- [Instruction]: Rewrite the lines of the data from the one containing "এখন থেকে আরও" through the one containing "মিশরে অবস্থিত সুয়েজ", changing "জাহাজ" to "নৌযান" and leaving everything else unchanged. Return only those lines.
Segment Start: Records shown
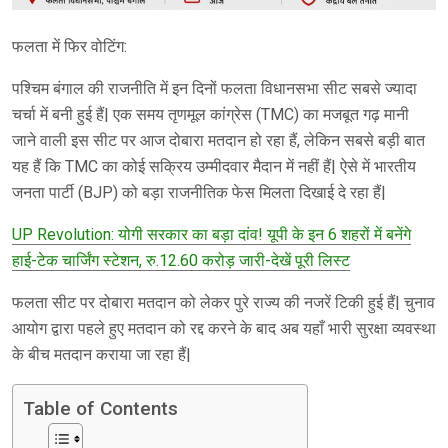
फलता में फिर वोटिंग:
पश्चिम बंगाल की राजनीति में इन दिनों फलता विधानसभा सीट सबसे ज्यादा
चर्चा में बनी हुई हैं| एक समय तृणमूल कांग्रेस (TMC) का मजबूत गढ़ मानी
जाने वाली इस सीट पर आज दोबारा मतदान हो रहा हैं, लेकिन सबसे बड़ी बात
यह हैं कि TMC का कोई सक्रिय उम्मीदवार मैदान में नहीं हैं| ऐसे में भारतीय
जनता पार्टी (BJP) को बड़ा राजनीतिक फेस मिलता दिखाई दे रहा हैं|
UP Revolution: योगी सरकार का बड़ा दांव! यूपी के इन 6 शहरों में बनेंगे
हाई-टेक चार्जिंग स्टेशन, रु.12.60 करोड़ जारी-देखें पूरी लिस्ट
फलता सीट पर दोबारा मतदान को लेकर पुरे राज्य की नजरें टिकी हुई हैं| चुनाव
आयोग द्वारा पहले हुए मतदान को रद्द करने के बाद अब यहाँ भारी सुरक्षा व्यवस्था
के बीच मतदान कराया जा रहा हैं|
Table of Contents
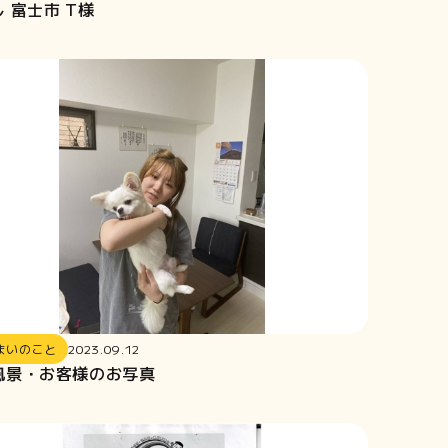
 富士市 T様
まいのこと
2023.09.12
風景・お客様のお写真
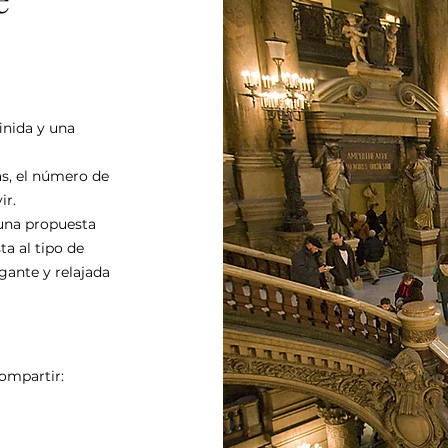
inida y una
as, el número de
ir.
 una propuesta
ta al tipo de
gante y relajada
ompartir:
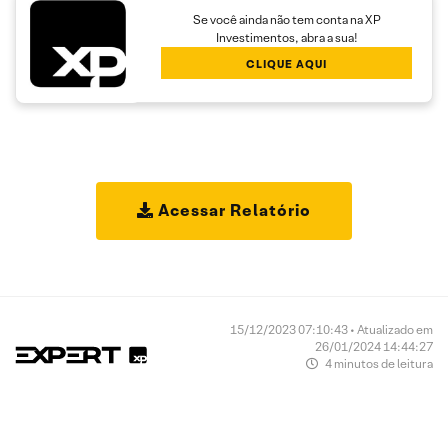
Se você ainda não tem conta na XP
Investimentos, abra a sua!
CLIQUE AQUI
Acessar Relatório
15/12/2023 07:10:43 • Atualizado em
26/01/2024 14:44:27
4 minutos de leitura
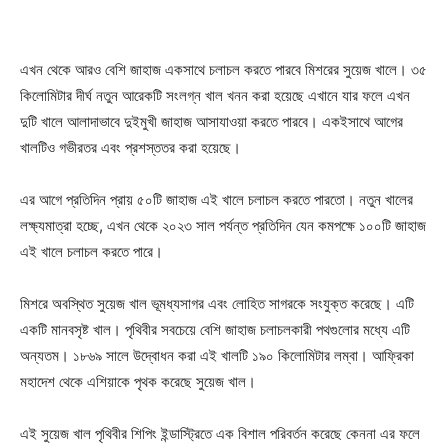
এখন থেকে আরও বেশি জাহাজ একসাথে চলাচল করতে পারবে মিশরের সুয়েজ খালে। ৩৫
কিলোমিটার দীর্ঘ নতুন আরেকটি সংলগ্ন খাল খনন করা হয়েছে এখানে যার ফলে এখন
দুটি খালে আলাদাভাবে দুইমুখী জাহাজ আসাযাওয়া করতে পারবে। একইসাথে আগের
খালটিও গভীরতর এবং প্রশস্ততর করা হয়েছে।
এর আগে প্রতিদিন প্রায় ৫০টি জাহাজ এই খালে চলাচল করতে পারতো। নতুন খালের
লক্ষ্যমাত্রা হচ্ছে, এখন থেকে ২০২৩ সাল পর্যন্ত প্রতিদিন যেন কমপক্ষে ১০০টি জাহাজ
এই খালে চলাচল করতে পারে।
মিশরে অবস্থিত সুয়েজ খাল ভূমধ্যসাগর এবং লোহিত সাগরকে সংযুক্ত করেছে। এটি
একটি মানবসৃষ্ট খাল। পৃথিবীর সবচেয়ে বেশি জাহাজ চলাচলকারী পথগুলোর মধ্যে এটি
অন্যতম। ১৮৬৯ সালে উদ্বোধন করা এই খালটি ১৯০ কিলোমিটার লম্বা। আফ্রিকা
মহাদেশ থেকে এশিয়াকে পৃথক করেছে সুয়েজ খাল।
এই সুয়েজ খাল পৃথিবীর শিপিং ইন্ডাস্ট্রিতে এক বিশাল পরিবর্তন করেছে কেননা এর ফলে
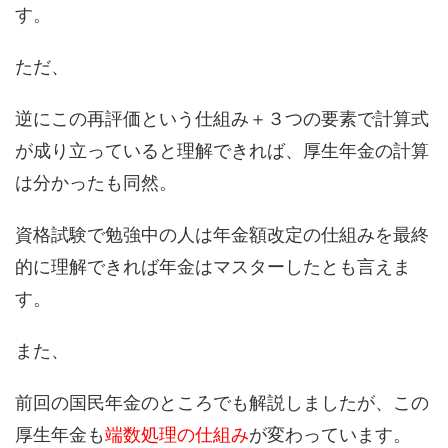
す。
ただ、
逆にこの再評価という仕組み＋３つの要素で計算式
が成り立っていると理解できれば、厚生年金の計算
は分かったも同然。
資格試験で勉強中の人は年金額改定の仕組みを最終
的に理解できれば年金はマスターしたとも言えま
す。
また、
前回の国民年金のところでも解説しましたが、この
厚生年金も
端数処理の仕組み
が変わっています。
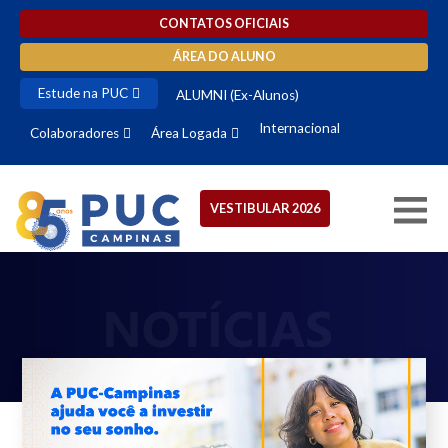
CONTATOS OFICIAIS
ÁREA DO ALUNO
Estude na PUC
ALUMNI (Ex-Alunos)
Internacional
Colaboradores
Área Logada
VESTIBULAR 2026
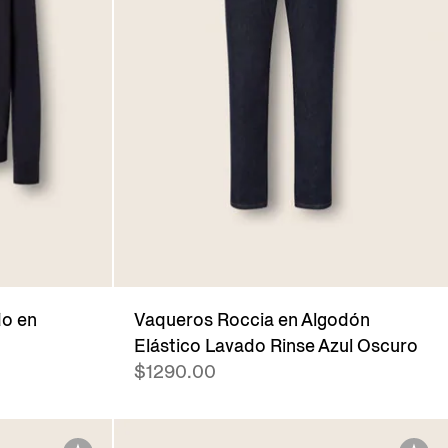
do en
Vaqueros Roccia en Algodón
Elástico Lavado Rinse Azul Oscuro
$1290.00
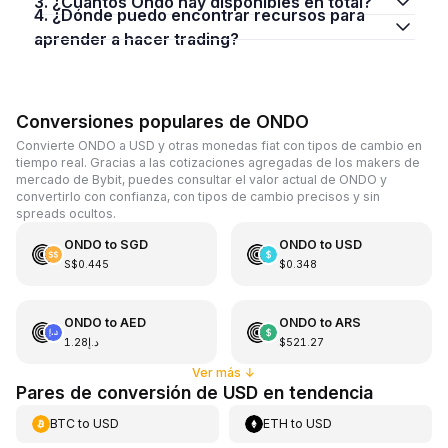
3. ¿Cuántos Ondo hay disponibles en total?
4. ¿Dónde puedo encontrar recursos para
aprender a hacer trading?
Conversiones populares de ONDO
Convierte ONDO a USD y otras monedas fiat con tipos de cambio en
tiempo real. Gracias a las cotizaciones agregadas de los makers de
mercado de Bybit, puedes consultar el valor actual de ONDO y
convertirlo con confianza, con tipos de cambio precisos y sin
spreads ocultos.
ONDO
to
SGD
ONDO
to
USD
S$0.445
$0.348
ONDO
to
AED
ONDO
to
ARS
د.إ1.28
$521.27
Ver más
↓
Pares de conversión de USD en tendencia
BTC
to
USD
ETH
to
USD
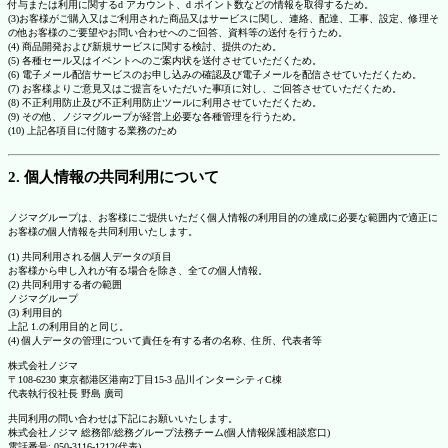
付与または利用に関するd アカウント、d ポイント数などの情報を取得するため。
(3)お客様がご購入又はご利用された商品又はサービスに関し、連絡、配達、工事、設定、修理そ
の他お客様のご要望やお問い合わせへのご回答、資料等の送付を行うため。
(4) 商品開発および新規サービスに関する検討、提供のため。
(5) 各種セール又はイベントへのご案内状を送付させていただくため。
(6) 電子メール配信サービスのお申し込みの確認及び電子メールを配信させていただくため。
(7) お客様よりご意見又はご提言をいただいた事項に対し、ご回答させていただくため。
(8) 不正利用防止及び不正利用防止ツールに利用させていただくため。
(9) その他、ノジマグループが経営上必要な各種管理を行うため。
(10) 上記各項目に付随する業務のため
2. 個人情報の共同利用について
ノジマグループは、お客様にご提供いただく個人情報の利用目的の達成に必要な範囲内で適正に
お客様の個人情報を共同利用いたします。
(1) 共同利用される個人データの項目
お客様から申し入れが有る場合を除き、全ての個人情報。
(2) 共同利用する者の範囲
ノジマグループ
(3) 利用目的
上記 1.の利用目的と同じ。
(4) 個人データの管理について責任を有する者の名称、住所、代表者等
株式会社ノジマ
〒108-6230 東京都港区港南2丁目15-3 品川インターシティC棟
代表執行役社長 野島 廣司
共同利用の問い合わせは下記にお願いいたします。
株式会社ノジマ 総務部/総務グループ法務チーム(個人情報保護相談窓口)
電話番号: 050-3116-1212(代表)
Segment End: Records shown
Segment Start: Records shown
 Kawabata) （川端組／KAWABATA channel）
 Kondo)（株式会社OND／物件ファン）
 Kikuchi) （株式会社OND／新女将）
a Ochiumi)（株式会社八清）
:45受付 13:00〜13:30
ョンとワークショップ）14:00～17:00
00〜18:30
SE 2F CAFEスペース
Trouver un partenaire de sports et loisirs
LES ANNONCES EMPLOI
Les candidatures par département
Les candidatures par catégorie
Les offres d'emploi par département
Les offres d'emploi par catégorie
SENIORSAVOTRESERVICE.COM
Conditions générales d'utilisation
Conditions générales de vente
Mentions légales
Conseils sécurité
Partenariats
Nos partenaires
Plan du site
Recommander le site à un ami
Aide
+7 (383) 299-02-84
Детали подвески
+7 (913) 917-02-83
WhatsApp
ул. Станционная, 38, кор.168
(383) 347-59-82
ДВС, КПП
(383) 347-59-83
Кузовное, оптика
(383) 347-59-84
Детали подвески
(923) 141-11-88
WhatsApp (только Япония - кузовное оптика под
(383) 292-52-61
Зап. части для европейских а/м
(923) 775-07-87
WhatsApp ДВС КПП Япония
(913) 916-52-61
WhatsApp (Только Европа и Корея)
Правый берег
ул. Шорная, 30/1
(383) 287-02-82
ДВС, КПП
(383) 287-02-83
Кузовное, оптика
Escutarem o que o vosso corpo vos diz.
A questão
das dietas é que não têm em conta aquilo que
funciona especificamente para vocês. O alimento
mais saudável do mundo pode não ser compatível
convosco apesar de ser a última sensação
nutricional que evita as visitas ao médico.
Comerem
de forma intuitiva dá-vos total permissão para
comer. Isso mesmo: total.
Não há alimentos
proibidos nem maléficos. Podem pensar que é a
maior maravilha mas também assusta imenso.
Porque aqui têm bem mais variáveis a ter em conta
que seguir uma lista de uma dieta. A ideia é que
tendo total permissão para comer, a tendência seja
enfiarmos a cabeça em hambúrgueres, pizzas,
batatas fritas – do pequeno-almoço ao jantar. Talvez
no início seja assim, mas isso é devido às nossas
Segment End: Records shown
- [Answer space]:
এখন থেকে আরও বেশি নৌযান একসাথে চলাচল করতে পারবে মিশরের সুয়েজ খালে। ৩৫
কিলোমিটার দীর্ঘ নতুন আরেকটি সংলগ্ন খাল খনন করা হয়েছে এখানে যার ফলে এখন
দুটি খালে আলাদাভাবে দুইমুখী নৌযান আসাযাওয়া করতে পারবে। একইসাথে আগের
খালটিও গভীরতর এবং প্রশস্ততর করা হয়েছে।
এর আগে প্রতিদিন প্রায় ৫০টি নৌযান এই খালে চলাচল করতে পারতো। নতুন খালের
লক্ষ্যমাত্রা হচ্ছে, এখন থেকে ২০২৩ সাল পর্যন্ত প্রতিদিন যেন কমপক্ষে ১০০টি নৌযান
এই খালে চলাচল করতে পারে।
মিশরে অবস্থিত সুয়েজ খাল ভূমধ্যসাগর এবং লোহিত সাগরকে সংযুক্ত করেছে। এটি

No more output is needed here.